Part II. Writing Assignment (50% of total points, 60 points):

Write a short report summarizing the findings from all the data analysis results of the IMRAW-IST data in this course. Your report should be single spaced, 9 to 10 pages (not longer than 10 pages) without counting the references, and including the following items (10 points each):

(1) Summary;

(2) Introduction: background of the data, objectives and study questions, approaches and major findings;

(3) Methods: description of the statistical methods;

(4) Results: major results (tables, graphs, etc.) and interpretations;

(5) Conclusions;

(6) References: list all the papers and books cited in the main body.

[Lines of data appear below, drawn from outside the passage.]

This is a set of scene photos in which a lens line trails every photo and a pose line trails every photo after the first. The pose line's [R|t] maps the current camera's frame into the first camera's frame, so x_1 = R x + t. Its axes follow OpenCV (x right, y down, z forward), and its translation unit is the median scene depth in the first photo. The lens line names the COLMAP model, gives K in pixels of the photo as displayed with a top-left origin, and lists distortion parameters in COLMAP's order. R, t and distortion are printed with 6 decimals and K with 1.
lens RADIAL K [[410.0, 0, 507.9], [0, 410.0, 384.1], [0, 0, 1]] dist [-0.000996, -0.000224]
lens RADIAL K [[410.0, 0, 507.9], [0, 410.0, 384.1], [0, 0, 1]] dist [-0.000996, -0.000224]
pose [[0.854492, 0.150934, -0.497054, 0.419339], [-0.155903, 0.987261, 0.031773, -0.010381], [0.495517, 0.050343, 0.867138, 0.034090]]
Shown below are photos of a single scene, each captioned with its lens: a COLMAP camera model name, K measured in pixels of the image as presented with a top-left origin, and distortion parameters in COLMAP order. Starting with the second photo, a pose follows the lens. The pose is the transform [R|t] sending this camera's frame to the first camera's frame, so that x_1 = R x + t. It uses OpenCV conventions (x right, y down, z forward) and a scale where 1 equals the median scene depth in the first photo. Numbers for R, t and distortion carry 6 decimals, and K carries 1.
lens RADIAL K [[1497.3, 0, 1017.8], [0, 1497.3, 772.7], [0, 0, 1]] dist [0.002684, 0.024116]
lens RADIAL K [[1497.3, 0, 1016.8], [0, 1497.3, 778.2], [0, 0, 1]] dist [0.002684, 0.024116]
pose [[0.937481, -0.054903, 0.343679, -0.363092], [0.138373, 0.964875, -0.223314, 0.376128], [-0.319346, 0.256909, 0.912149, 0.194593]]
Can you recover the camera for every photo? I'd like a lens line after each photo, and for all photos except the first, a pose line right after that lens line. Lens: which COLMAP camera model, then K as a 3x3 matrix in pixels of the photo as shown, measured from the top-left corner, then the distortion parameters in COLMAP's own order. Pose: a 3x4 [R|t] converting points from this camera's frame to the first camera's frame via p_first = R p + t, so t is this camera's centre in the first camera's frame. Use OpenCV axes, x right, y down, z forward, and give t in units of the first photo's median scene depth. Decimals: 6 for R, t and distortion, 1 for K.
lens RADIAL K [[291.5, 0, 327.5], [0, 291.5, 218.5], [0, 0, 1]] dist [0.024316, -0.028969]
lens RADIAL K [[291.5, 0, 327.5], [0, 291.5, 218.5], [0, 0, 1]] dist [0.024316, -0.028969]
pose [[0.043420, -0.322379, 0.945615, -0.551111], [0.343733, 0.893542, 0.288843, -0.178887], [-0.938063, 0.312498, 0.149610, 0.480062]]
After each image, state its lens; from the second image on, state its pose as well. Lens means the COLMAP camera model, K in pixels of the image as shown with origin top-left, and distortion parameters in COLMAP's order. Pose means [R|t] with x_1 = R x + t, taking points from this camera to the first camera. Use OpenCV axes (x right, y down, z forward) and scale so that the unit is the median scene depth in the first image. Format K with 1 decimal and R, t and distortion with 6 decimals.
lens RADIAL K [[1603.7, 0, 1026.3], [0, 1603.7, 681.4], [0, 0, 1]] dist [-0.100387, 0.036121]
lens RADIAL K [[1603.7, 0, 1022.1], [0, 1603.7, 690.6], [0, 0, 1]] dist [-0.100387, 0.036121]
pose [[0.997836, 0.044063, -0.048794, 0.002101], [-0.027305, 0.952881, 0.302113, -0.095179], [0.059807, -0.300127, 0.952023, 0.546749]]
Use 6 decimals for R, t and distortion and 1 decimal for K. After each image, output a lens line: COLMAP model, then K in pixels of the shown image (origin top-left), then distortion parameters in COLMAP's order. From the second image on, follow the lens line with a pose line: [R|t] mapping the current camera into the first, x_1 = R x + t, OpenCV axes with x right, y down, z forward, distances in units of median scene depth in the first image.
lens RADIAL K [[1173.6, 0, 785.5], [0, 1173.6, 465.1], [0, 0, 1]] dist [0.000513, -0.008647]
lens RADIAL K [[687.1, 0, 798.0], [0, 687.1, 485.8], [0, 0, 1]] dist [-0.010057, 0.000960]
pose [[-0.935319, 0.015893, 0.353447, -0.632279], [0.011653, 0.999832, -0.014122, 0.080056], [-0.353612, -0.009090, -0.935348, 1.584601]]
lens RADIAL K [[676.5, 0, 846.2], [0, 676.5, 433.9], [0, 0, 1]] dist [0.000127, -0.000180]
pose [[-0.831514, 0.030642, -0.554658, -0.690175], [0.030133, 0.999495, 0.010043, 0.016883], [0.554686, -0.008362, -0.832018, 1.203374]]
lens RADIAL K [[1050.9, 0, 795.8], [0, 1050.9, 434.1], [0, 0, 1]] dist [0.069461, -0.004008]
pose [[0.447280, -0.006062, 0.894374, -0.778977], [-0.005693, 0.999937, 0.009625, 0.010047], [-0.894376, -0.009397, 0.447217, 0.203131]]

Note that, since we have done a lot of data analysis, you may need to be selective and just report the results which are most relevant to your overall objectives of your report. This should be similar to a short communication paper in scientific journals or conference proceedings.  For example, submissions to the proceedings of the International Statistical Institute are limited to 10 single spaced pages.